Robert Gehrke: Utah’s treatment of mentally ill people accused of serious crimes is a failure, but help may be on the way

(Francisco Kjolseth | The Salt Lake Tribune) “We shouldn’t be locking people up and throwing away the key because they are mentally ill,” writes Robert Gehrke.

UPDATE: Since this column ran, the Utah State Hospital decided it will not release the individual referenced who had been facing manslaughter charges until it is determined there are appropriate community resources in place.

There’s a man at the Utah State Hospital who has been there for nearly two decades after he was deemed mentally incompetent to stand trial on charges of kidnapping and attempted murder.

This isn’t his first stint there. Back in 1983, he was committed to the mental hospital after he was charged with burglary and manslaughter. He was eventually released and put into a community placement program but a short time later was back in court on the attempted murder charge.

Now, barring some intervention, this man is due to be released again before the end of the year.

It is by no means an isolated occurrence, with numerous patients at the state hospital facing charges of murder, arson, sexual abuse of children, who were found to be incompetent to stand trial. But because of pressures on the system — a scarcity of bedspace, state and federal rules about treatment plans, and a settlement of a lawsuit against the state — many of those patients are slated to be released.

Of course we don’t want to just lock people away indefinitely like they’re the expendable wards in “One Flew Over the Cuckoo’s Nest". At the same time, we don’t want to release people into perhaps the most overburdened mental health system in the country without the support they need when they could be a danger to themselves or others.

Even where local providers do exist, they are often ill-equipped to deal with more serious cases — arsonists, pedophiles or people with violent felony records.
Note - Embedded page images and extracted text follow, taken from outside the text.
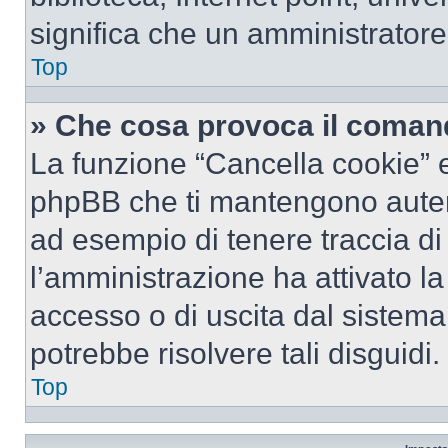
significa che un amministratore 
Top
» Che cosa provoca il coman
La funzione “Cancella cookie” el
phpBB che ti mantengono autent
ad esempio di tenere traccia di 
l’amministrazione ha attivato l
accesso o di uscita dal sistema
potrebbe risolvere tali disguidi.
Top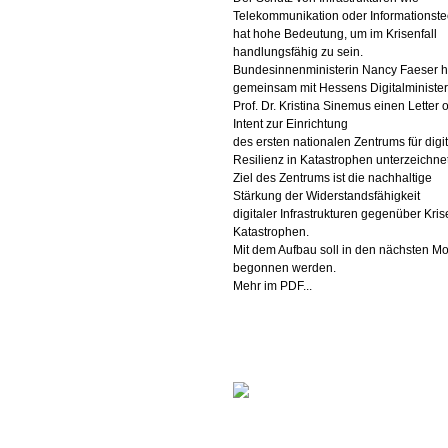
Telekommunikation oder Informationste
hat hohe Bedeutung, um im Krisenfall
handlungsfähig zu sein.
Bundesinnenministerin Nancy Faeser h
gemeinsam mit Hessens Digitalminister
Prof. Dr. Kristina Sinemus einen Letter o
Intent zur Einrichtung
des ersten nationalen Zentrums für digi
Resilienz in Katastrophen unterzeichnet
Ziel des Zentrums ist die nachhaltige
Stärkung der Widerstandsfähigkeit
digitaler Infrastrukturen gegenüber Kri
Katastrophen.
Mit dem Aufbau soll in den nächsten M
begonnen werden.
Mehr im PDF...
But the list of people slated to be released after being sent to the hospital in lieu of a criminal trial keeps growing. In 2015, six people were added to the queue to be discharged, in 2016 it was 15, in 2017 it was 8. And in 2018? It jumped to 35.

It constitutes a systemic failure on multiple fronts.

Before I go much further, here’s what you need to know: When someone stands trial, his or her attorney or a prosecutor can request a competency evaluation. If the defendant is competent to stand trial, the case proceeds; if not, it’s determined if the person can be restored to competency.

If restorative treatment is an option, he or she is committed to the state hospital; if not, the individual may be released back into the community without standing trial or receiving access to the resources they need. In those instances, a prosecutor can seek to have the individual civilly committed to get help.

But individuals are only supposed to be sent to the state hospital for a finite period of time.

Even when the crimes the individual has committed have been increasing in number and severity and they could have benefitted from treatment, Deputy District Attorney Darcy Goddard told a legislative committee last month, they are released back to society where some re-offend and create more victims.

In more severe cases, a prosecutor can go back to the judge and, citing the original criminal charges, obtain a new arrest warrant, have the individual picked up by police, re-evaluated and have the process start all over.

It is clearly a system in need of serious reform.

Fortunately, Rep. Paul Ray, R-Clearfield, is working on legislation to address some of the more urgent problems — legislation that is the product of three years of work between prosecutors, state hospital officials and representatives of the mental health community.

Details are being worked out, but broadly, the bill would require the state hospital to notify prosecutors, defense attorneys and the court 60 days before a forensic patient is due to be discharged. At that point, a more thorough evaluation can be requested — without having to re-arrest the individual. That review would include assessing what resources are in place to support that individual in the community.

There’s another problem in that the competency evaluators the state hires tend to side toward deeming patients incompetent at alarming rates. On average, Utah competency evaluators are twice as likely as their national counterparts to determine an individual is incompetent. For some evaluators the frequency is three times as high, up to 75%.

Ray’s bill would likely provide resources, training and guidelines for those evaluators to help ensure they are making correct determinations.

As I said before, we shouldn’t be locking people up and throwing away the key because they are mentally ill. Rehabilitation and restoration remains a crucial objective.

But when decisions on who gets released start being driven by factors like bedspace and federal Medicaid rules the system risks falling apart. At that point, patients face the possibility of being turned out into the community to sink or swim on their own, without adequate treatment or support, a risk to themselves or those around them.

And in those cases, the system fails everybody.